Casques bleus inoffensifs
Il y a aussi la Minusma. La mission de ces troupes onusiennes est d’assurer la protection des biens et des personnes, de participer au retour d’une paix globale et définitive. La Minusma est mandatée par le conseil de sécurité des Nations unies à l’initiative de la France, et, depuis quelques temps, des voix s’élèvent pour doter ses casques bleus d’un mandat plus musclé. Pour le moment, le caractère offensif de son mandat ne lui permet que de se balader entre les localités et de sauter quelques fois sur des mines anti-personnel ou d’essuyer des tirs de roquettes.
Tchad : Chairs à canon et boucliers humains
Jusque là, ceux qui ne se marrent point, ce sont les Tchadiens. Utilisé comme force supplétive des opérations françaises, ce pays d’Afrique centrale n’a jamais vraiment intégré la Minusma composée essentiellement de pays de l’Afrique occidentale. Ses soldats sont portés aux avant-postes, servant de chair à canon ou de boucliers humains aux forces françaises. Avec des dizaines de morts, ils ont payé le plus lourd tribut dans cette guerre, au point que récemment, leurs autorités sont sorties de leurs gonds pour dénoncer une situation qu’elles ont du mal à comprendre.
Groupes armés terroristes
Il y a enfin les groupes armés terroristes. Le plus emblématique est le Mouvement national de libération de l’Azawad qui a déclenché la rébellion armée en janvier 2012, et dont les combattants sont responsables de massacres de militaires et de civils. Après avoir noué des alliances avec les mouvements islamistes, le Mnla a été le maitre du nord pendant quelques mois avant d’être vaincu et chassé par ses alliés. Revenu à la faveur de l’intervention française, il règne sur la région de Kidal (où sont néanmoins présents quelques casques bleus tchadiens et sénégalais) et une grande partie du cercle de Ménaka (7ème région). A ses côtés, le Haut conseil pour l’unité de l’Azawad. C’est lui qui dispose en réalité de la véritable puissance militaire et des moyens humains et techniques, contrairement au Mnla qui est une coquille presque vide. A côté de ces deux groupes touareg, les Arabes ont également créé le leur : Mouvement arabe de l’Azawad.

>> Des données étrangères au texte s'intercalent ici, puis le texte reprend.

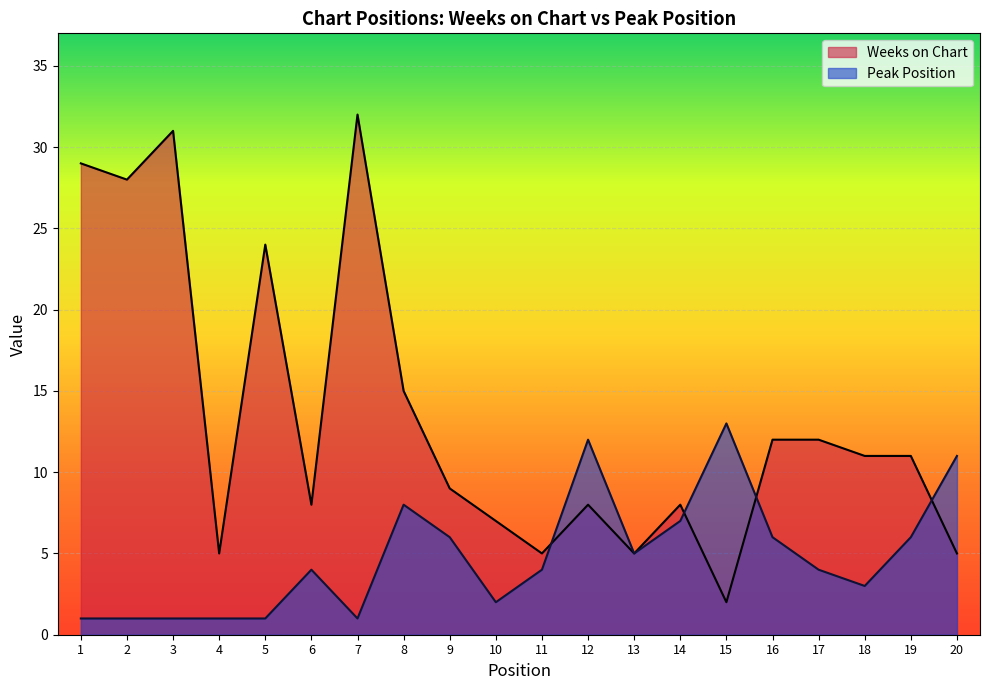

Rank the series by their maximum value, from lowest to highest.

Peak Position, Weeks on Chart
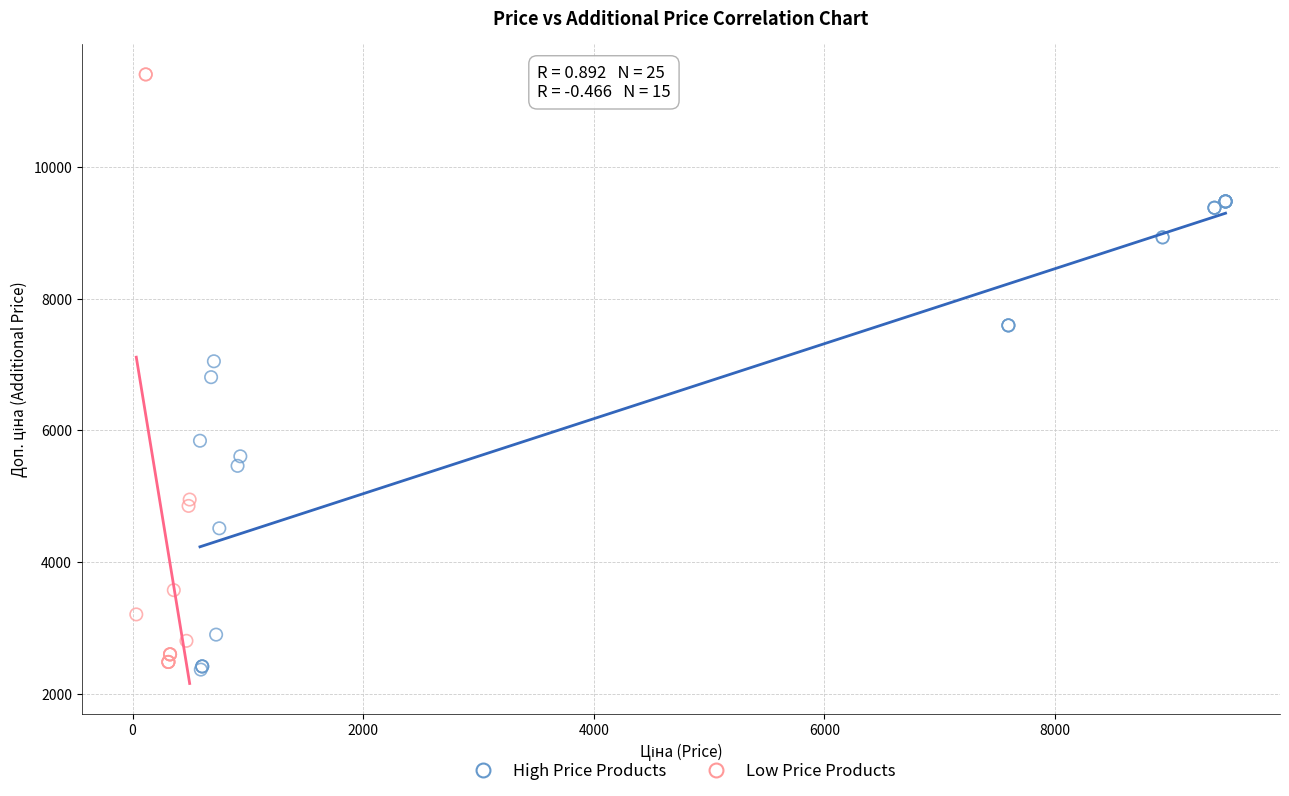

Which series contains the lowest Y value?

High Price Products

Le but de ces trois forces, qui ont chacune leur dissidence, selon le mot du Premier ministre, avec lesquelles le gouvernement, en principe, entamera demain à Alger un nouveau round de négociations, est de parvenir à l’indépendance des trois régions du nord qu’ils appellent Azawad. Alors que, selon les résultats du même sondage, les populations de cette partie du pays sont réfractaires à toute idée d’autonomie ou de fédéralisme. Et, à l’instar du reste du pays, elles ne veulent même pas entendre parler d’un statut particulier pour le nord et attendent que le gouvernement malien et les communautés internationales reconnaissent le vrai statut de ces trois forces : des groupes armés terroristes.